Wenn Wein irrtümlich zum Wirt wird

Die Glasflügelzikade hat es unabsichtlich auf den Zweigelt abgesehen. Forscher entdeckten: Der Feind lauert in der Brennnessel.

Die Blätter rollen sich ein und werden gelb. Im Herbst verholzen die Triebe nicht wie üblich und färben sich später schwarz. Die Trauben schrumpfen, sind bitter und sauer. So erkennt man die Schwarzholzkrankheit, eine Vergilbungskrankheit von Weinreben. Verantwortlich dafür sind sogenannte Phytoplasmen, zellwandlose, nicht nur im Weinbau gefürchtete Bakterien: Sie stehen mit mehr als hundert Pflanzenkrankheiten in Zusammenhang. Neben der Schwarzholzkrankheit verursachen sie auch Birnenverfall oder Marillensterben.

Wissenschaftler des Austrian Institut of Technology (AIT) isolierten und charakterisierten in Zusammenarbeit mit der Weinbauschule Klosterneuburg die DNA bestimmter Phytoplasmen. Die Ergebnisse des vom Wissenschaftsfonds FWF geförderten Forschungsprojekts zeigen, dass es in Österreich mindestens 14 Genotypen – also genetisch unterschiedliche – Pythoplasmen gibt.

Jenem, das hinter der Rebkrankheit steckt, widmete sich das Team rund um Projektleiter Günter Brader. Er erklärt: „Es gibt zwei Haupttypen, die von verschiedenen Wirtspflanzen kommen. Früher dachten wir, Wildkräuter wie die Ackerwinde würden als Zwischenwirt dienen.“ Nun weiß man, dass die Brennnessel hierzulande die häufigste Infektionsquelle ist. Jedenfalls ist es eine Zikade, meist die Glasflügelzikade, die die Krankheit von Pflanze zu Pflanze überträgt.

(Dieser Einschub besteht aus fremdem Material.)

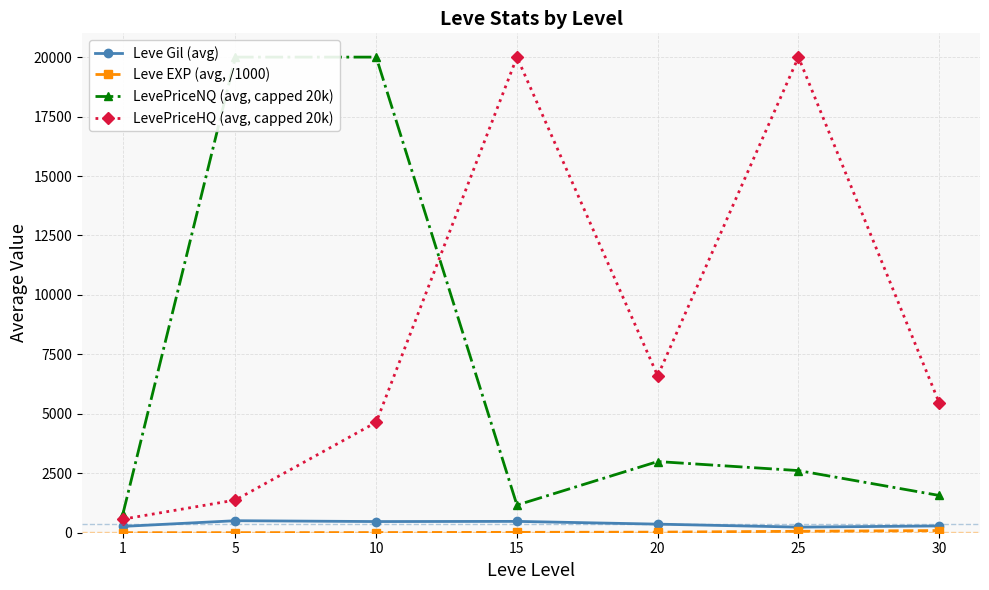

At which label is LevePriceHQ (avg, capped 20k) closest to 10285?

20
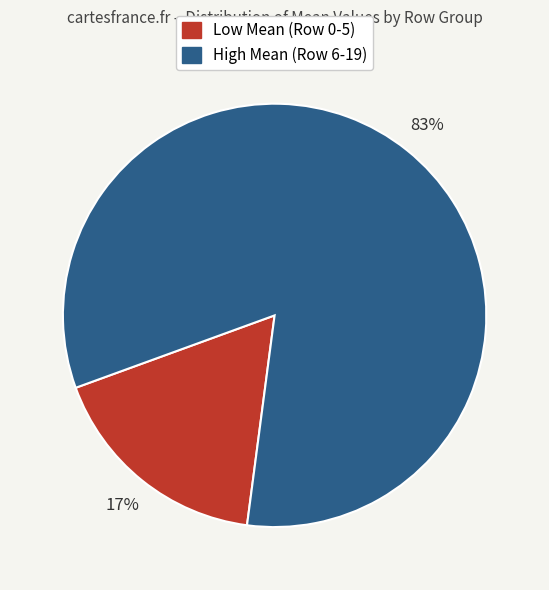

What percentage is the High Mean (Row 6-19) slice, to the nearest percent?

83%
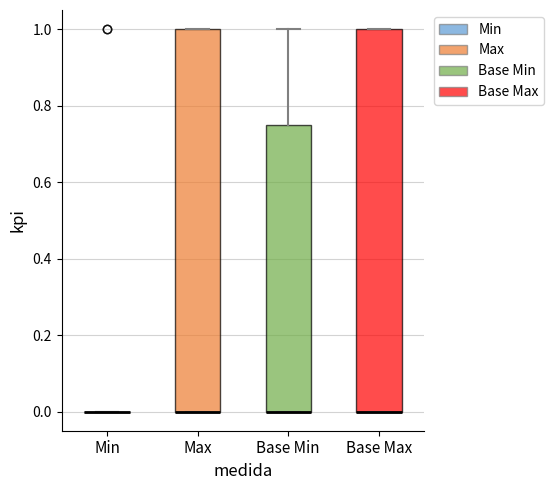

Reading left to right, read every box against the y-axis: the position of its median line, the range the box covers, and the ends of its whiskers. The values are not printed on the chart, so give them approximately, as read against the axis.

Min: box collapsed to a line at 0.00, whiskers 0.00 to 0.00
Max: median 0.00 (drawn on the box's lower edge), box 0.00 to 1.00, whiskers 0.00 to 1.00
Base Min: median 0.00 (drawn on the box's lower edge), box 0.00 to 0.76, whiskers 0.00 to 1.00
Base Max: median 0.00 (drawn on the box's lower edge), box 0.00 to 1.00, whiskers 0.00 to 1.00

Die Forscher untersuchten das madagassische Immergrün und Tomaten als Modellpflanzen, um den Krankheitsverlauf zu studieren und um zu sehen, ob ähnliche Symptome ausgelöst würden. „Wir vermuten, dass sogenannte Effektoren für diese unterschiedlichen Auswirkungen zuständig sind.“

Zurückschneiden kuriert

Und wie wehrt sich der Weinstock? Anders als vermutet verteidigt sich die Pflanze nicht mit der als Abwehrstoff bekannten Salicylsäure. Also versuchte das Forscherteam eine Behandlung mit Bakterien. Doch nur eine einzige Bakterienart reagierte. Und selbst die verzögerte den Ausbruch nur.

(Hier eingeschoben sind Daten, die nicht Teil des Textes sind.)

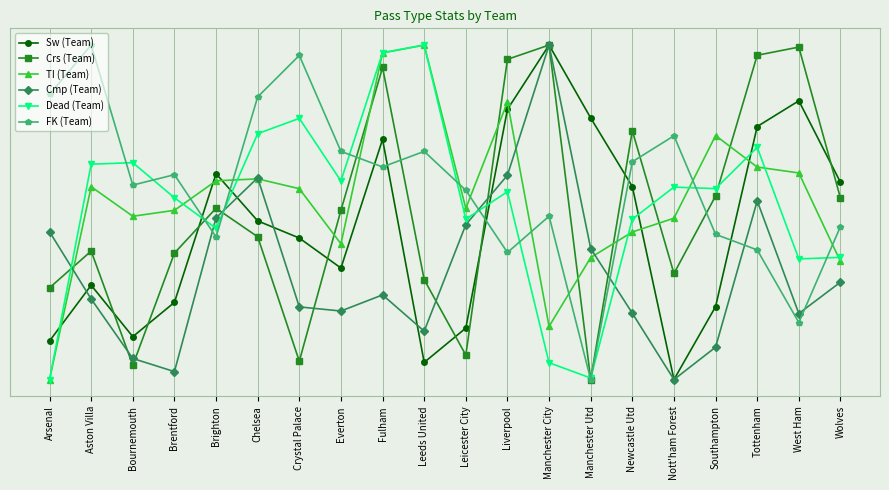

What is the average value of the Dead (Team) series?

0.5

Die gute Nachricht: Wirklich problematisch ist die Schwarzholzkrankheit nur langfristig gesehen. Die Ausbreitung sei wellenartig und schwer vorhersehbar, meint Günter Brader. Er spricht von „Zikadenjahren“. Die Krankheit selbst bricht in der Regel frühestens ein Jahr nach der Infektion aus und ist nicht großflächig verbreitet: Momentan zeigen sich Infektionsraten von ungefähr von einem Prozent.

Zusätzlich zu lokalen fielen Unterschiede zwischen den Sorten auf. So ist etwa der Grüne Veltliner praktisch nicht befallen, Zweigelt aber sehr wohl. Wesentlich ist: „Es ist nicht nötig, den Weinstock zu roden. Man kann ihn kurieren durch Zurückschneiden. Manchmal heilen sie von selbst aus.“ Allerdings kann der Weinstock dann mehrere Jahre keinen Ertrag bringen. Der Weinbauer muss entscheiden, ob sich das wirtschaftlich lohnt. Zudem besteht keine Infektionsgefahr, weil der Weinstock ein sogenannter dead-end host ist. „Der Wein ist quasi nur ein irrtümlicher Wirt.“ Von ihm kann die Zikade die Bakterien nicht nehmen und weiterübertragen.

Anders als bei einer ähnlichen Rebkrankheit, die sehr wohl von Wein zu Wein übertragen werden kann: Die gefürchtete Flavescence dorée, die von der Amerikanischen Rebzikade verbreitet wird und trotz derzeit geringer Ausbreitung, beispielsweise in Slowenien, für Aufregung sorgt.

IN ZAHLEN

14 Genotypen, also genetisch unterschiedliche Pythoplasmen (zellwandlose Bakterien, die Pflanzenkrankheiten hervorrufen), gibt es bei uns.

2 Drittel der mehr als 100 Erkrankungen sind aber auf einen einzigen Genotyp zurückzuführen.